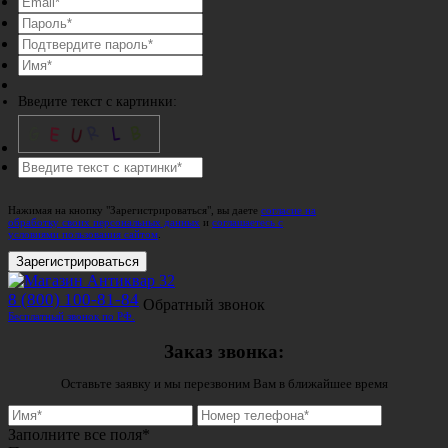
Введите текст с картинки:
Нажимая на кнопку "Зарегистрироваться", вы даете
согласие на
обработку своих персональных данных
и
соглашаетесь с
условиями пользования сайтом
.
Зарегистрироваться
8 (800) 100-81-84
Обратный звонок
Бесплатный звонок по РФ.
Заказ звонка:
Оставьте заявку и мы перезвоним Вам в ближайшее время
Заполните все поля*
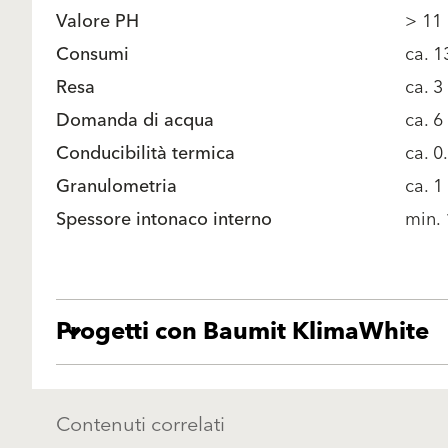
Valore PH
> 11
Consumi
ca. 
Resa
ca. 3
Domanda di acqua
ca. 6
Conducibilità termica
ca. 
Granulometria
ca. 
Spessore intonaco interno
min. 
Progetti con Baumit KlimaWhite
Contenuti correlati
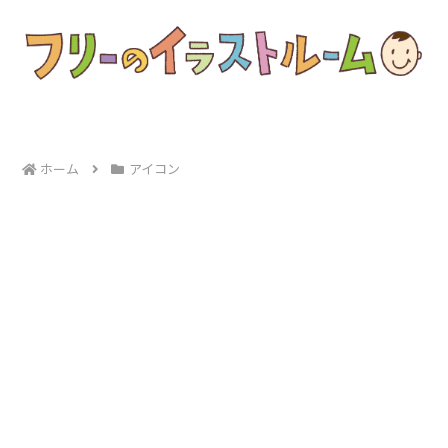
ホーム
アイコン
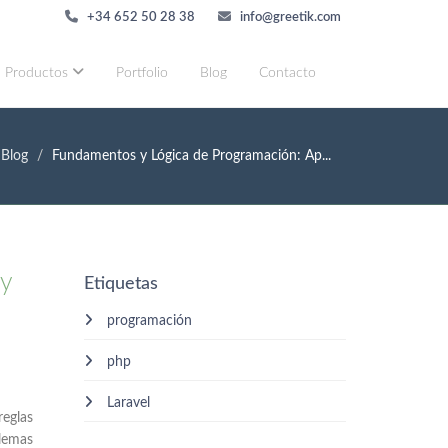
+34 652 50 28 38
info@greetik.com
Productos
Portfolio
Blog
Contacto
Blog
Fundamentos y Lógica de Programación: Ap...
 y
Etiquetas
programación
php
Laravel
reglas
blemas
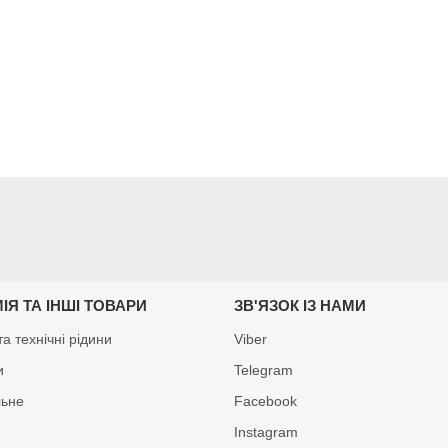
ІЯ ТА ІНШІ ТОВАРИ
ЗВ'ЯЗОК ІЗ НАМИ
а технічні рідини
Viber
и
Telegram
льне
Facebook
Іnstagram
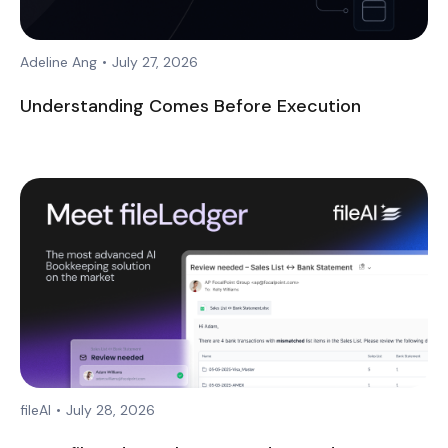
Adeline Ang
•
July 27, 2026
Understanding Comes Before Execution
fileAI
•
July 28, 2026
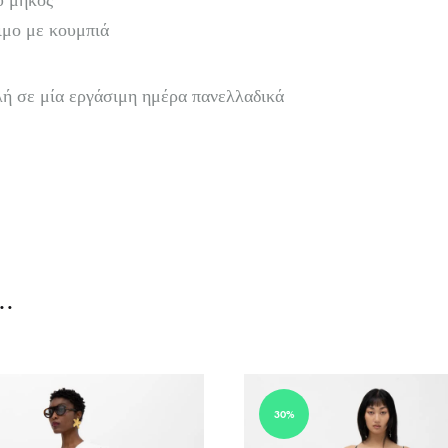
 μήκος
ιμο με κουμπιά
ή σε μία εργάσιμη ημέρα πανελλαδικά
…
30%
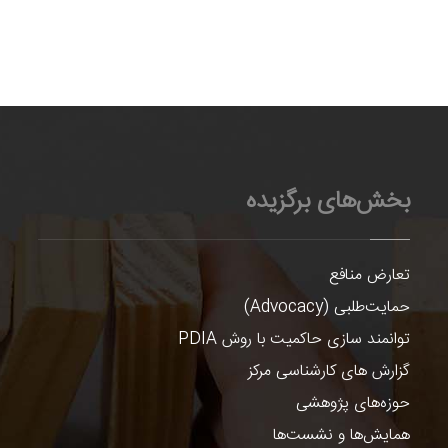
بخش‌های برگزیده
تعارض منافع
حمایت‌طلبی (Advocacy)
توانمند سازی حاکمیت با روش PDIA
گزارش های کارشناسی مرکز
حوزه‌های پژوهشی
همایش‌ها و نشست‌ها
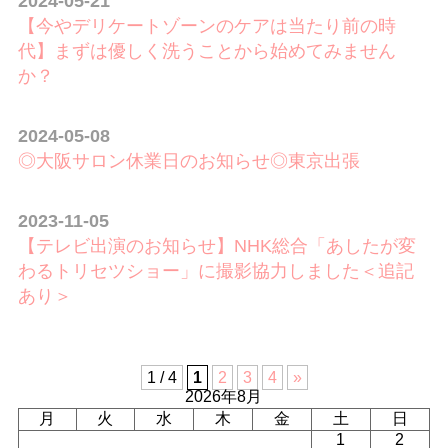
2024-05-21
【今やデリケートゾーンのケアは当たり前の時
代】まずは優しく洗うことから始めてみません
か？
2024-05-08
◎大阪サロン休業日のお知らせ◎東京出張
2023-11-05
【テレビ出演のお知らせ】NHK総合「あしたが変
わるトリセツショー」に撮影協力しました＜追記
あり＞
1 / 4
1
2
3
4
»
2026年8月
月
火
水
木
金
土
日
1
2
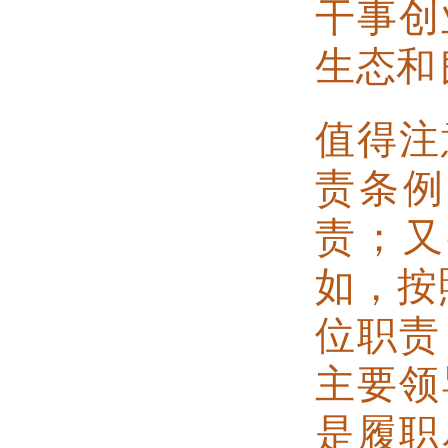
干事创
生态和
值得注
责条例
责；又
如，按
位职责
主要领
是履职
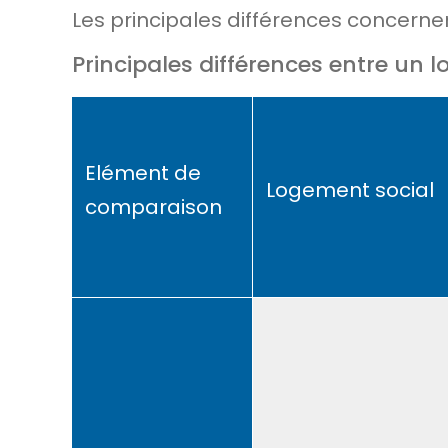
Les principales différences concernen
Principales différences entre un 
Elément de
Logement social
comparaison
::::::::
## WHAT THE EXERCISE ASKS
Each line above that has the word "différences" must be copied.

## PROBLEM SOLUTION
Les principales différences concernen
Principales différences entre un 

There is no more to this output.